‘Thousands of demonstrators waved red cards in Tahrir Square today (Sunday) to demand the resignation of Egypt’s President Mohamed Morsi, as the spirit of 2011’s revolution returned to the iconic Cairo protest venue. The people want the ouster of the regime!” protesters chanted – the signature slogan of the uprising that ousted Hosni Mubarak and brought Morsi to power. Jubilant men, women and children brandished red cards, blowing whistles and vuvuzelas and chanting – Leave, Morsi !’ ( News photo courtesy: NDTV.com)

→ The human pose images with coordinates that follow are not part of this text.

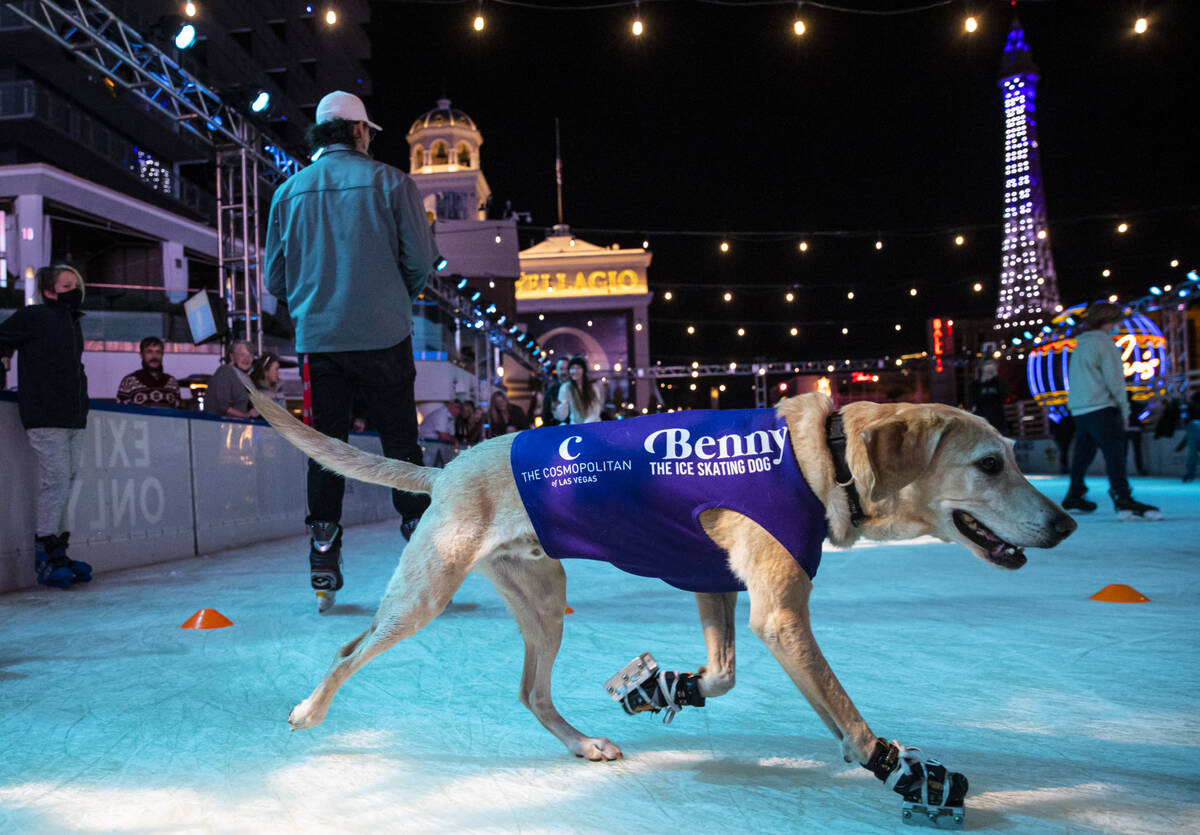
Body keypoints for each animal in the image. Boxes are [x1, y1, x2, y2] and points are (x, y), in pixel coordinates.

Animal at [248, 393, 1075, 820]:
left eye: (1013, 454)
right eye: (989, 464)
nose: (1066, 523)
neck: (828, 458)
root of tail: (448, 466)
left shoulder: (717, 584)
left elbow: (722, 673)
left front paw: (663, 685)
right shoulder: (780, 614)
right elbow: (849, 719)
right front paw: (902, 770)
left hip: (543, 600)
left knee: (531, 690)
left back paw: (584, 744)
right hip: (423, 595)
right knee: (349, 650)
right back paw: (308, 710)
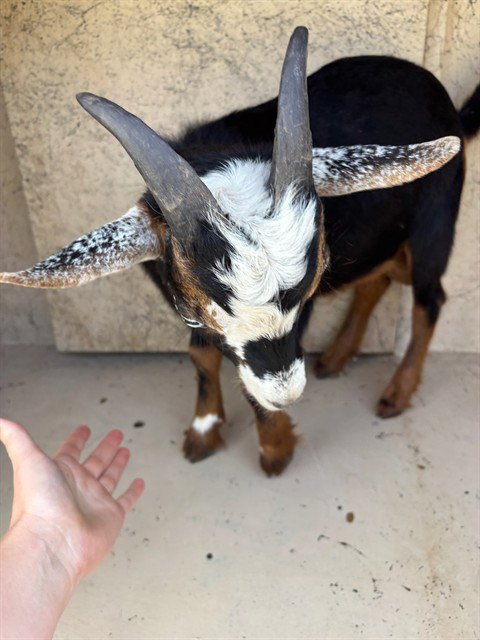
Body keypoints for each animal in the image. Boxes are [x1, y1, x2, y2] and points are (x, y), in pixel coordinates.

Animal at [1, 27, 477, 476]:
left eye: (310, 292)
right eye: (194, 314)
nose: (287, 395)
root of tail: (447, 101)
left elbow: (247, 384)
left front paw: (275, 450)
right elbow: (201, 355)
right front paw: (204, 429)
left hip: (435, 224)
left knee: (430, 298)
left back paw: (396, 392)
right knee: (376, 281)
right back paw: (337, 356)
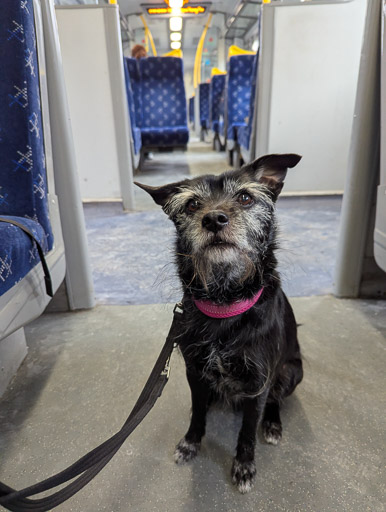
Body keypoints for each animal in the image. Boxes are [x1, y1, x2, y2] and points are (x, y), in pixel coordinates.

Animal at [137, 154, 304, 494]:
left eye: (245, 197)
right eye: (191, 205)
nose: (214, 219)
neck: (224, 305)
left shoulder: (258, 384)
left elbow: (247, 431)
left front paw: (244, 466)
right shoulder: (195, 373)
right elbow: (198, 412)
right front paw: (190, 442)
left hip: (292, 371)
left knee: (276, 400)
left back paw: (273, 424)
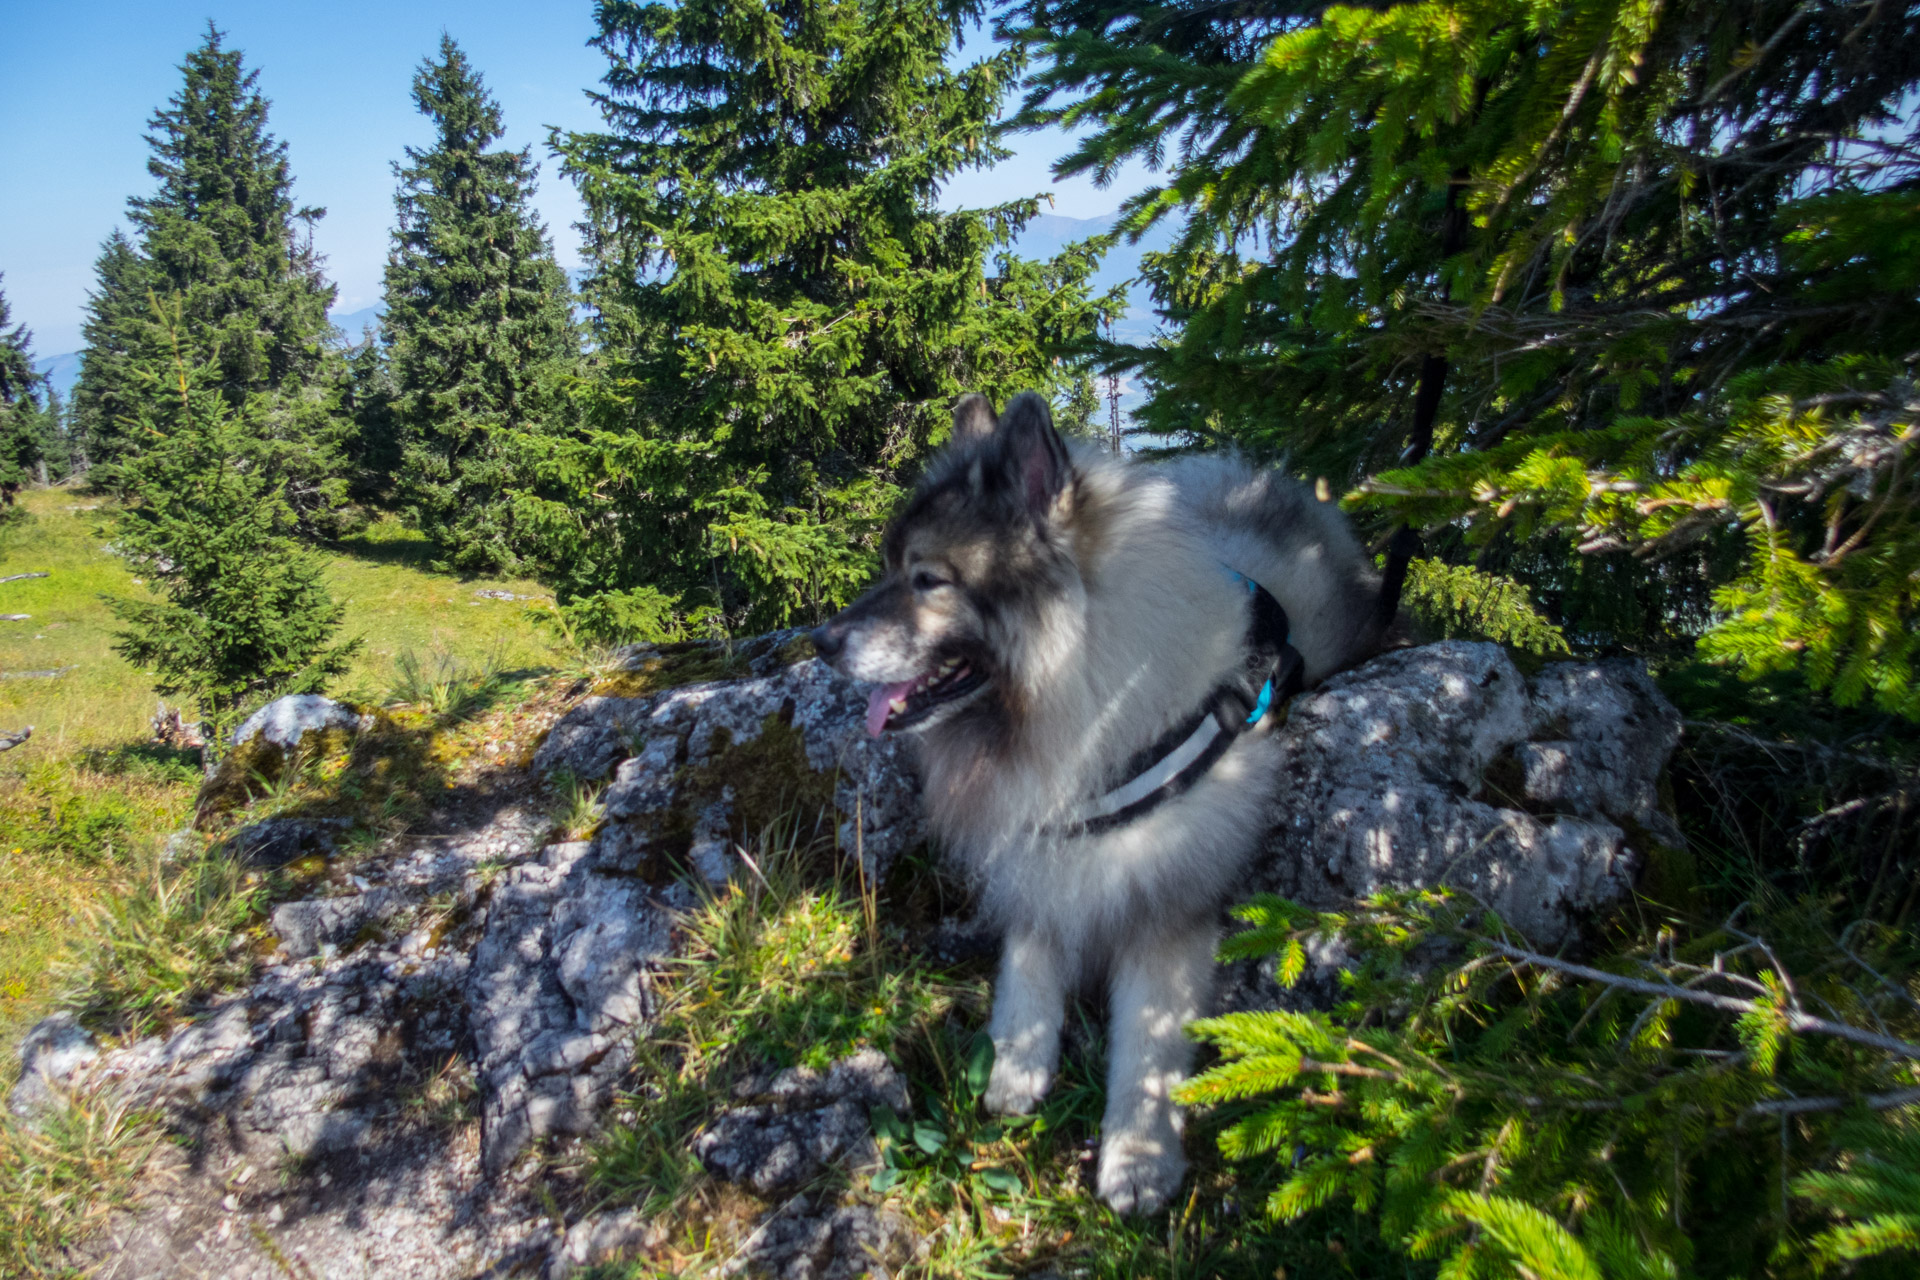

Morsi would prefer to say .. these protests are politically motivated and they are Hosni Mubarak supporters. We do not know whether they really are. No doubt, there is a country divided now – pro-Morsi and anti-Morsi. And, what Mohamad Morsi promised to people of Egypt before his election, he could not deliver. There is mass unemployment, power outages, and unhappiness among these protesters who elected him to power. It is going to be two years now since Hosni Mubarak was ousted. There was no room for people oriented democracy then. But even today, the situation is not much too different. The Tahrir square protest began hours before scheduled rallies and marches were to begin, with several hundred people having spent the whole night in the square. Street vendors sold flags and patriotic songs boomed from loudspeakers.
Muslim Brotherhood is the Islamic outfit that is not wanted or encouraged by the electorate. No one wants a religious fundamentalist rule like of Taliban style in Egypt. The Muslim Brotherhood was long banned under Mubarak’s regime, but since the revolution in 2011 they have dominated parliament, drafted a controversial constitution and been given key cabinet and local government positions. This is not what the Egyptians wanted from President Morsi.
Today’s protests were called as ‘Tamarod’ (Arabic word for Rebellion), a grass-root signature campaign that says it gathered more than 22 million signatures calling for Morsi to go and be ready for a snap presidential election.